The vacant plant will be redeveloped after a long period of disuse and neglect.

YouTube/City of Detroit

The Cadillac Stamping Plant has long stood as a piece of Detroit's automotive history. That's coming to an end shortly, or a new beginning, depending on your vantage point. The City of Detroit has just announced the building will be demolished to make way for a new 684,000 sq.ft. industrial building, in a project that aims to bring 450 new jobs to the area.

First built in 1925 for the Hudson Motor Company, the factory built car bodies which were sent off to a nearby plant for assembly. General Motors took over the factory in 1956, using it to produce body panels for Cadillac vehicles into the mid-1980s, before closing it down. The factory has been largely vacant since then, and entirely vacant since 2015, being only partially used by a few tenants in the intervening period. Interestingly, in its dying years, it appears that it may have been used as a warehouse for trading cards, as Google Maps photos of the location indicate thousands of hockey and baseball cards scattered around parts of the site. The presence of the cards has become somewhat of a local mystery over the years.

YouTube/American Decay - The Modern Frontiersman

The city is focusing on keeping the spoils of the project within the city, hiring local contractors and working to ensure the majority of jobs hire local workers. The stamping plant demolition is already underway, being undertaken by Inner City Contracting, LLC, notably a 51% minority-owned and Detroit-based company. Missouri-based company NorthPoint Development are developing the site, and have committed to priority hiring of candidates from the local Detroit to Work program. The program, which aims to find employment for city residents, has been successful previously in providing 3000 workers to Stellantis, formerly Fiat Chrysler Automobiles, in recent years.

YouTube/American Decay - The Modern Frontiersman

Speaking on the project, Inner City Contracting President Curtis Johnson said “We are returning Detroit to a place of family, community and opportunity. Most importantly, we’re involving Detroiters in the process.” The city has struggled with high levels of unemployment in recent decades, with automotive plant closures playing a major role as manufacturing has shifted overseas. Mayor of Detroit, Mike Duggan, highlighted the city's focus on ensuring the project benefits locals, stating “Through every step of this process, we are making sure that Detroiters and Detroit-based companies are prioritized and have the chance to participate in and benefit from the work being done on this exciting new project.”  

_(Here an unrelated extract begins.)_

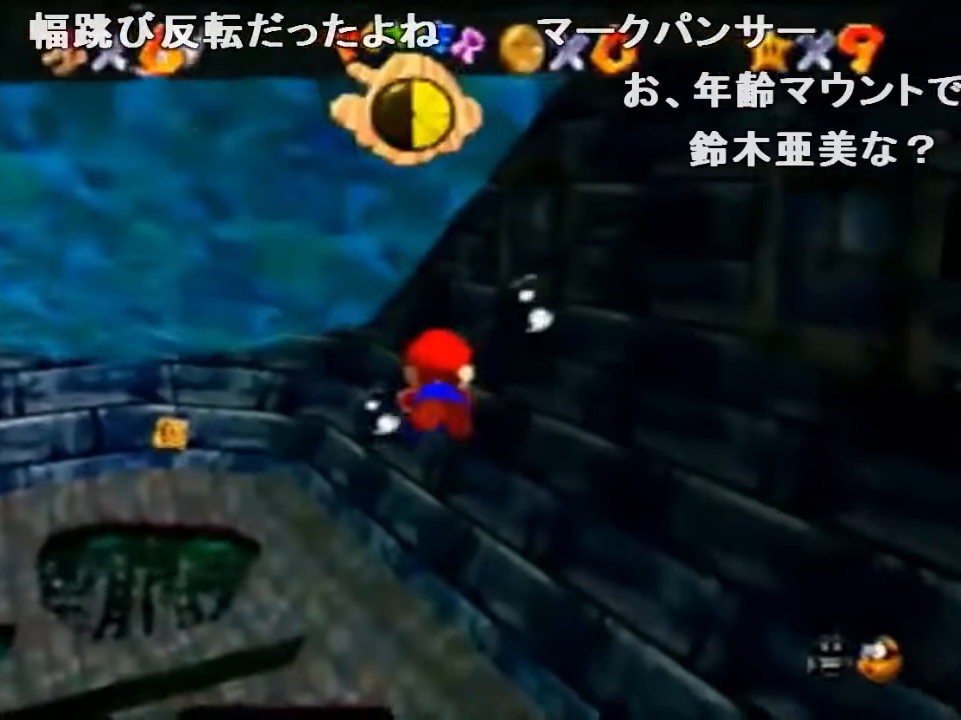
{"buttons": ["A"], "left_stick": "center", "events": [[200, "A", "up"], [234, "left_stick", "center"], [500, "A", "down"]]}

The factory has long been popular among the urban exploration set. Being abandoned, reasonably easy to access, and a huge site to explore, there are a cavalcade of YouTube videos on the former factory. With the site now being demolished, you can vicariously see what once was in the video embedded below.  

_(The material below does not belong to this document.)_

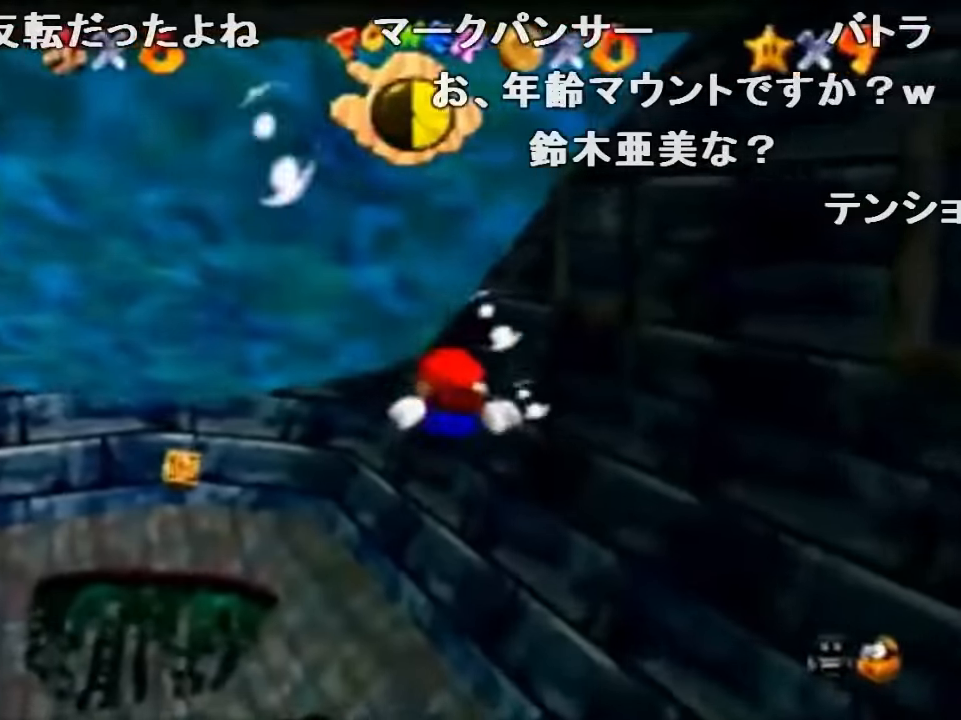
{"buttons": [], "left_stick": "down", "events": [[67, "left_stick", "down"], [300, "left_stick", "center"], [334, "A", "up"], [467, "left_stick", "down"]]}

Demolition is expected to finish in July this year, with construction of the new facility scheduled to complete by June 2022. It's hoped that the new site will attract an automotive supplier due to the site's location and facilities. The site may yet live on as a new chapter in the city's storied automotive history. With both Ford's restoration of Michigan Central Station and General Motors investing big in their own sites, Detroit may just have found its second wind.